» Assignment 1
In the article on Kamala Harris's campaign, what is the name of the independent expenditure committee Philip Muller is using to raise money?
» Assignment 2
From the article on Kamala Harris's campaign, echo the part that opens with the words containing "The get-together ends." and closes with "without her consent.".

*** Text ***

Continued from page 5

Published on September 24, 2003

"You should ask a police captain to conduct a protest training," she says. "That way you can protest safely. For example, people need to know not to run!"

Harold Kyer, who is organizing the Muni protest, seems a bit embarrassed to have to straighten her out. "Our community is not police-friendly, Ms. Harris," he explains gently. "They will not come to a meeting if the police show up."

The get-together ends. Harris zooms away in a black BMW (not hers) piloted by a volunteer campaign chauffeur. She's on a tight schedule, and does not have time to walk the community and talk to the low-income women and children who populate it. She insists, however, that she won't forget them.

"I have no intention," she says, "of turning a blind eye to the problems at Sunnydale."


From his Marina District office, political consultant Philip Muller is raising money for Kamala Harris -- without her consent.

Muller, who worked on both of Willie Brown's mayoral campaigns, is doing this through an independent expenditure committee innocuously called the California Voter Project. (Such committees are often used by special interests to raise political cash far in excess of state limits on individual contributions.) Muller plans to buy radio time for Harris, and he says he might air commercials critical of Hallinan and Fazio. He's also printing up window signs and bumper stickers for Harris.

*** End of Text ***
*** Dataset entries ***

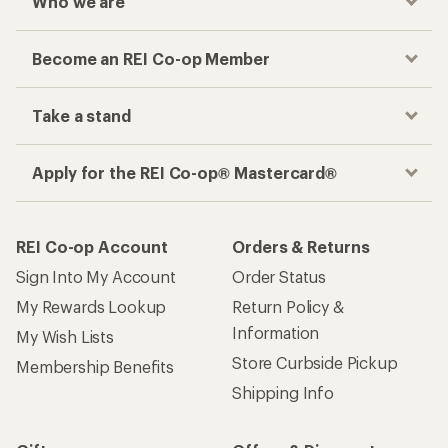
Who we are
Become an REI Co-op Member
Take a stand
Apply for the REI Co-op® Mastercard®
REI Co-op Account
Orders & Returns
Sign Into My Account
Order Status
My Rewards Lookup
Return Policy &
Information
My Wish Lists
Store Curbside Pickup
Membership Benefits
Shipping Info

*** End of Dataset entries ***

» Response area 1
The California Voter Project.

» Response area 2
The get-together ends. Harris zooms away in a black BMW (not hers) piloted by a volunteer campaign chauffeur. She's on a tight schedule, and does not have time to walk the community and talk to the low-income women and children who populate it. She insists, however, that she won't forget them.

"I have no intention," she says, "of turning a blind eye to the problems at Sunnydale."


From his Marina District office, political consultant Philip Muller is raising money for Kamala Harris -- without her consent.